Determined to give additional mileage to its market share and innovative services drives in the African continent, Airtel Africa Ltd, a subsidiary of India’s Bharti Airtel Ltd, disclosed on Wednesday that it had raised $1.25 billion from six global investors, including SoftBank Group Corp, Warburg Pincus LLC and Temasek Holdings (Private) Ltd.
The latest fund raising, through a primary equity issuance, now buoy the telecommunications company’s value at $4.4 billion and the fund will be used to reduce existing debt of about $5 billion and grow its Africa operations.
Commenting on the financial lifeline, the Chief Executive, Bharti Airtel’s Africa unit, Raghunath Mandava, was quoted as saying that “the transaction will help us further deleverage our balance sheet and boost our capacity to upgrade networks, expand coverage in different markets and achieve rapid growth of Airtel Money across our operations.”
Faced with a price war in India since the market entry of Reliance Jio in 2016, Airtel, like its peers, has been trying to shed debt and aggressively win customers.
As a strategic step towards improving its operations, Reuters had reported last month that Bharti Airtel had appointed UBS Group AG, JPMorgan Chase & Co and Citigroup Inc to coordinate the London initial public offering of its Africa business.
On Wednesday, Airtel Africa said it aimed to go public on an international stock exchange in a deal whose proceeds would also be used to reduce debt.
Currently, Airtel is operating in 14 African markets, including Democratic Republic of the Congo, Kenya, Nigeria, Rwanda, Seychelles, Uganda and Zambia.

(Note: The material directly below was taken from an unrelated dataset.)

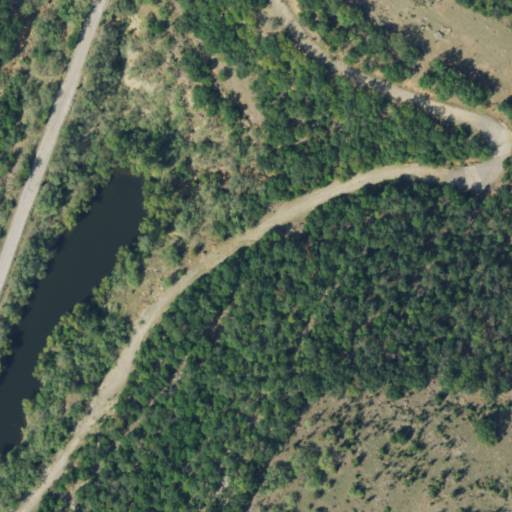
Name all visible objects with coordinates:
road: (48, 127)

Africa accounted for over a quarter of the company’s June-quarter revenue of about 201 billion rupees (about $2.74 billion) and is set to report earnings for its quarter ended September on Thursday.
The company stated: “Airtel Africa has seen a turnaround of its business in recent years. This investment demonstrates the confidence of leading global investors in the company’s ongoing robust growth and profitability.”